As the sun rose higher in the sky, dark and menacing-looking clouds began to take it over. By the time it was finally at its peak, it was dark all over again and the rain was beginning to pick up.

"You want to go back down there?" John asked me as he looked at the bruised sky.

As if on cue, Pattie and George stumbled out from down there, George looking just as ill as me. They didn't even seem phased by the rain.

"It's wretched down there," said George, and that's when I made up my mind.

As the rain began to pick up, the waves began to hit the sides of the boat just a little bit harder, sending me into a frenzy. We still had land on both sides of us, which I was trying to decide whether or not made it better.

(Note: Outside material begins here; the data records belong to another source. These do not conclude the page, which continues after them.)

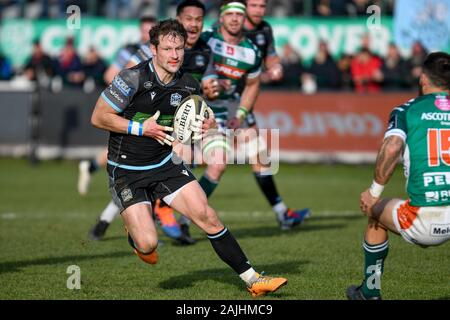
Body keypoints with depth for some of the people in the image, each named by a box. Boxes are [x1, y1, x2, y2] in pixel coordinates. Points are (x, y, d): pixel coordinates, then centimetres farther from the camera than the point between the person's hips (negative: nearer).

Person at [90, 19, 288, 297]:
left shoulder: (189, 85, -3)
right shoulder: (133, 78, -19)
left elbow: (204, 120, 15)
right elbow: (98, 118, -14)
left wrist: (209, 125, -9)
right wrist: (141, 128, -20)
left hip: (166, 164, 4)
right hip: (127, 172, -4)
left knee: (207, 216, -7)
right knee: (148, 244, -15)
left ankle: (252, 279, 3)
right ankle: (135, 232, 24)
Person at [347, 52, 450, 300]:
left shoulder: (407, 110, 3)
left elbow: (392, 148, -15)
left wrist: (374, 192, -4)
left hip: (423, 222, -2)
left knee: (376, 212, 29)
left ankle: (370, 292, 40)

"John, John, John," I began to say over and over, gripping the railing tighter as if my life depended on it. Everyone else quickly had some sense knocked into them and went to grab onto something too, John somehow managing to get as close to where I was standing as possible.

Two minutes ago, my stomach had settled. Now, however, all hope of that was gone. I was counting down the seconds until I threw up again. It was quite pitiful, really. Slowly, more of our small crew began to join us on the opposite end of the deck from below. We were still moving, I could feel. I began to wonder what kind of imbecile thought that moving in all this was actually a good idea. I sure was worried for them.

When I threw up again, it left me significantly weaker than before. My head fell forward against the railing and I couldn't tell if I was crying because of all the water already on my face from the rain itself.

The whole thing went on for a good thirty minutes, gutting me and George of every last thing in our stomachs. The waves finally began to calm down, but it stills sent back to how it had been before, the calm rocking. It still felt like I was being lifted a hundred feet in the air when we hit a slight wave. I wanted so badly to feel land under my feet again.

"John," I spluttered in the midst of vomiting for the hundredth time. "I can't stay on this boat every night," I told him, letting out a slight, pitiful cry. I didn't look at him. I kept my eyes zoomed in on the churning sea, too scared to move because I'd finally felt stable where I was standing.

John rubbed his hands along my back for a moment, nodding understandably. "I can see that now."